The book's sales of 900,000 copies in 2003 placed it second in Publishers Weeklys list of bestselling children's hardback books, following Harry Potter and the Order of the Phoenix. Overall sales of A Series of Unfortunate Events books increased from 3.3 million the previous year to 3.8 million. In August 2006, the magazine reported that there were two million copies of The Slippery Slope in print.

==Analysis==
The book features dark humour. It continues the Baudelaires' personal development, with Sunny uttering her first sentence, "I am not a baby". The children show moral development in their decision not to trap Esmé. The narrator also hints at a relationship developing between Violet and Quigley. Snicket omits description of an interaction between the pair "to give them a bit of privacy", which provides more information than it conceals, indicating that the interaction was romantic. Olaf's troupe also demonstrate character development, the white-faced women refusing to co-operate with Olaf's plan to throw Sunny off a mountain. The book ends on a cliffhanger.

==Reception==
The book entered the Wall Street Journal bestsellers list for fiction on October 3, 2003, at position #1, remaining in the list for twelve weeks up to December 19.

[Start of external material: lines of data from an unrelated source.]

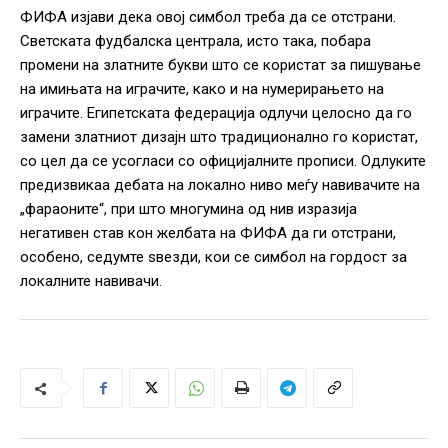
ФИФА изјави дека овој симбол треба да се отстрани.
Светската фудбалска централа, исто така, побара
промени на златните букви што се користат за пишување
на имињата на играчите, како и на нумерирањето на
играчите. Египетската федерација одлучи целосно да го
замени златниот дизајн што традиционално го користат,
со цел да се усогласи со официјалните прописи. Одлуките
предизвикаа дебата на локално ниво меѓу навивачите на
„фараоните“, при што многумина од нив изразија
негативен став кон желбата на ФИФА да ги отстрани,
особено, седумте ѕвезди, кои се симбол на гордост за
локалните навивачи.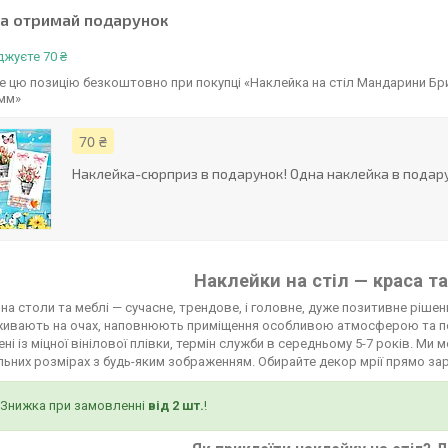
та отримай подарунок
жуєте 70 ₴
 цю позицію безкоштовно при покупці «Наклейка на стіл Мандарини Бри
 мм»
70 ₴
Наклейка-сюрприз в подарунок! Одна наклейка в подару
Наклейки на стіл — краса та
на столи та меблі — сучасне, трендове, і головне, дуже позитивне рішенн
живають на очах, наповнюють приміщення особливою атмосферою та п
ні із міцної вінілової плівки, термін служби в середньому 5-7 років. М
льних розмірах з будь-яким зображенням. Обирайте декор мрії прямо зар
Знижка при замовленні
від 2 шт.
!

Krista Tokarz of School Library Journal praised the novel as a "fast-paced continuation of the series" with "well-developed characters". Stephanie Zvirin of Booklist gave The Slippery Slope a positive review, saying that the author "hasn't lost his sense of the absurd or his momentum". Zvirin complimented the "joyful wordplay and the quirky imaginative touches", describing the characters as "true to form, ridiculous and fun" and noting that Snicket's "wry telling is pitch-perfect". David Abrams of January Magazine gave the book a positive review, saying "the delight in The Slippery Slope and others in this series is found in the way the author jauntily jots his jokes across the page." Norah Piehl from Kidsreads wrote that the book "has all of the tongue-in-cheek wit that makes the series enjoyable for kids and adults alike", and that "Snicket really outdoes himself".

==Translations==
- Spanish Castillian: "La Pendiente Resbaladiza" (The Slippery Slope)
- Brazilian Portuguese: "O Escorregador de Gelo" (The Slide of Ice), Cia. das Letras, 2004, ISBN 85-359-0575-8
- Finnish: "Luikurin liuku" (The Fraudster's Slide), WSOY, 2003, ISBN 951-0-30679-7
- Italian: "La scivolosa scarpata" (The Slippery Slope), Salani, 2006, ISBN 978-88-8451-635-0
- Greek: "Η Ολισθηρή Οροσειρά" (The Sliding Mountain Range)
- Japanese: "つるつるスロープ" (The Slippery Slope), Soshisha, 2006, ISBN 978-4-7942-1480-5
- Norwegian: "Den frosne fossen" (The Frozen Waterfall), Tor Edvin Dahl, Cappelen Damm, 2004, ISBN 9788202234294
- Russian: "Скользкий склон" (The Slippery Slope), Azbuka, 2005, ISBN 5-352-01599-8
- French: "La Pente Glissante" (The Slippery Slope)
- Polish: "Zjezdne zbocze" (The Slippery Slope)
- Thai: "หน้าผาวิปโยค", Nanmeebooks Teen, 2004, ISBN 9749656865

==Adaptation==
The book was adapted into the first and second episodes of the third season of the television series adaptation produced by Netflix.